HAYWARD HOLDINGS INC (HAYW)
Sector: Industrials
2026 Annual Meeting Analysis
HAYWARD HOLDINGS INC · Meeting: May 21, 2026
Directors FOR
3
Directors AGAINST
0
Say on Pay
FOR
Auditor
AGAINST
Director Elections
Election of Directors
Director since June 2017; the 3-year TSR gap of -30.8pp versus the peer group median does not exceed the 35pp threshold required to trigger a No vote for low-positive absolute TSR, no overboarding, no attendance issues, and brings relevant finance and industrial expertise.
Director since December 2017; the 3-year TSR gap of -30.8pp versus the peer group median does not exceed the 35pp threshold, no overboarding, no attendance issues, and brings deep multinational operations and supply chain experience relevant to Hayward's business.
Director since March 2021; the 3-year TSR gap of -30.8pp versus the peer group median does not exceed the 35pp threshold, holds two outside public board seats (Constellium SE and Compass Minerals) which is within the four-seat limit, no attendance issues, and brings strong CFO-level financial expertise as an audit committee financial expert.

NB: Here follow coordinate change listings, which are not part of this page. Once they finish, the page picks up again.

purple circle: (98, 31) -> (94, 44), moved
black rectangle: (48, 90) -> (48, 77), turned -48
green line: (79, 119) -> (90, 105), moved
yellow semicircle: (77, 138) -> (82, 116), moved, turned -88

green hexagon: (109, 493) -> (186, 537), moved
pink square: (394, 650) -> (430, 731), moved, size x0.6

All three Class II nominees — Kevin Brown, Arthur Soucy, and Lori Walker — receive a FOR vote. Hayward's 3-year price return of +18.4% is low-positive, meaning the policy triggers a No vote only if the company trails its named compensation peer group median by 35 percentage points or more. The actual gap is -30.8pp, which falls just below that threshold, so the TSR trigger does not fire. No director has overboarding concerns (Lori Walker holds two outside public seats, within the four-seat limit), all directors met the 75% attendance requirement, and each nominee brings relevant skills with a properly disclosed board skills matrix.
Say on Pay
✓ FORCEO
Kevin Holleran
Total Comp
$6,736,782
Prior Support
92%%
CEO total compensation of approximately $6.7 million is reasonable for a $2.9 billion industrial company, and the program is well-structured: roughly 84% of the CEO's target pay is at-risk through annual cash incentives and equity awards, well above the 50-60% threshold the policy requires. The long-term equity awards use meaningful multi-year performance conditions tied to net sales growth, adjusted profit margins, and return on invested capital, plus a relative total shareholder return modifier benchmarked against the S&P SmallCap 600 Industrials Index — these are exactly the kinds of long-term, measurable metrics the policy favors. The prior-year Say-on-Pay vote received 92% support, the company has a functioning clawback policy, and there are no individual executive pay outliers that cross the policy's red-line thresholds.
Auditor Ratification
✗ AGAINSTAuditor
PricewaterhouseCoopers LLP
Tenure
27 yrs
Audit Fees
$2,105,000
Non-Audit Fees
$23,000
PwC has served as Hayward's auditor since 1999, a tenure of approximately 27 years, which exceeds the 25-year threshold in the voting policy. The non-audit fee ratio is well within limits — non-audit fees (audit-related fees of $5,000 plus tax fees of $16,000 plus all other fees of $2,000 = $23,000) represent only about 1.1% of audit fees of $2,105,000, posing no independence concern. However, the proxy does not provide a specific and compelling rationale for retaining an auditor of this tenure, nor does it disclose a concrete multi-year rotation plan, so the tenure trigger stands and a No vote is warranted.
Overall Assessment
The 2026 Hayward Holdings annual meeting contains three management proposals. Director elections receive a full FOR slate because the company's 3-year TSR underperformance versus its named peer group (-30.8pp) falls just below the 35-percentage-point trigger threshold applicable to a low-positive absolute return stock. The Say-on-Pay vote is FOR given a well-structured, heavily performance-weighted program and 92% prior-year support, but the auditor ratification vote is AGAINST because PwC's tenure of approximately 27 years exceeds the policy's 25-year limit and the proxy offers no compelling rationale or rotation plan to justify continued engagement.